European lawmakers and EU member states inked a deal on Tuesday, December 6, to ban the purchase of products such as cocoa, coffee, and soybeans that contribute to deforestation, increasing the pressure exerted on Brazilian exports. The list also encompasses palm oil, wood, beef, rubber, and derivate products like skins, chocolate, furniture, and paper.

In addition to Brazil, the EU deal should also affect countries like Indonesia, Argentina, Ghana, and Nigeria, as the importation of these products will be prohibited if linked to deforestation after December 2023, explained the European Parliament.

The legislation text specified that the ban aims to protect all kinds of forests. Importing companies will be deemed responsible for their supply chain and must be able to prove traceability through crop geo-location data.

“It’s the coffee we drink in the morning, the chocolate we eat, the charcoal we use in our barbecues, the paper in our books. It’s radical, and that’s what we’re going to do,” celebrated Pascal Canfin, who chairs the European Parliament’s environment committee.

According to the NGO WWF, EU is responsible for 16% of global deforestation through its imports and is the second biggest destroyer of tropical forests after China.

The text was put up for votes in November 2021 by the European Commission and accepted in general terms by the Member States. Still, MEPs voted in September to strengthen it with an expansion of the list of products, including rubber.

The European Parliament called for the regulation’s scope extended to other threatened ecosystems, such as the Savannah-like biome Cerrado (Brazil, Paraguay, Bolivia), where some EU soy imports come from.

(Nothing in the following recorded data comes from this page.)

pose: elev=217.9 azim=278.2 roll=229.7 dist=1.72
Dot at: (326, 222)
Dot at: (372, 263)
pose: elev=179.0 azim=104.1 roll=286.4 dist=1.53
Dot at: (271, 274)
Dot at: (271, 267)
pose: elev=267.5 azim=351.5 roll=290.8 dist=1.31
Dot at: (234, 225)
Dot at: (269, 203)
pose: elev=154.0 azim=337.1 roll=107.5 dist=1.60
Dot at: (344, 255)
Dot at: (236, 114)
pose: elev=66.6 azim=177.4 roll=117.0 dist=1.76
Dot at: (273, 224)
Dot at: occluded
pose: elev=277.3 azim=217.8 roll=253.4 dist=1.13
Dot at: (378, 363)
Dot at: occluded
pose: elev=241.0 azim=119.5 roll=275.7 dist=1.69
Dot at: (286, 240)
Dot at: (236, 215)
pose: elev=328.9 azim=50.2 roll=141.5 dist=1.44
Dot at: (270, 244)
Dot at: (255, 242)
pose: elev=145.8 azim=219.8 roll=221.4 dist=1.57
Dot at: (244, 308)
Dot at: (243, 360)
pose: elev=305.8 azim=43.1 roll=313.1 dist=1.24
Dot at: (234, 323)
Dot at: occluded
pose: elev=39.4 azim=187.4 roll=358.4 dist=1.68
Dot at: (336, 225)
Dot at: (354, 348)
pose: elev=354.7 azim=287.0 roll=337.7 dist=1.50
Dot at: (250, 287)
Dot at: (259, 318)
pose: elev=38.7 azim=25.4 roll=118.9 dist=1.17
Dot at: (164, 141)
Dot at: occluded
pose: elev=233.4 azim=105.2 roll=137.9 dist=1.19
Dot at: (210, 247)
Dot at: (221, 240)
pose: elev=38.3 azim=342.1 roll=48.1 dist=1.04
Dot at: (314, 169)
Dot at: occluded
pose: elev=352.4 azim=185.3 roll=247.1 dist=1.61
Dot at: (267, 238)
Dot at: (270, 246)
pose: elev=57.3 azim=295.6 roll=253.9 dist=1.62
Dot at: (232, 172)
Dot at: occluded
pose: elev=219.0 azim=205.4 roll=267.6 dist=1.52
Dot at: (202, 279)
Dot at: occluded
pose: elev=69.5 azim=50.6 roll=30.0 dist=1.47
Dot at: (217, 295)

The Brazilian press agency O Globo published an article in September this year when the proposal was being discussed in the European bloc, in which the Brazilian Association of Soybean Producers (Aprosoja) classified the measure as “commercial protectionism disguised as environmental preservation.” At that point, the EU Parliament approved the draft legislation, but it still needed to be endorsed by the 27 member states.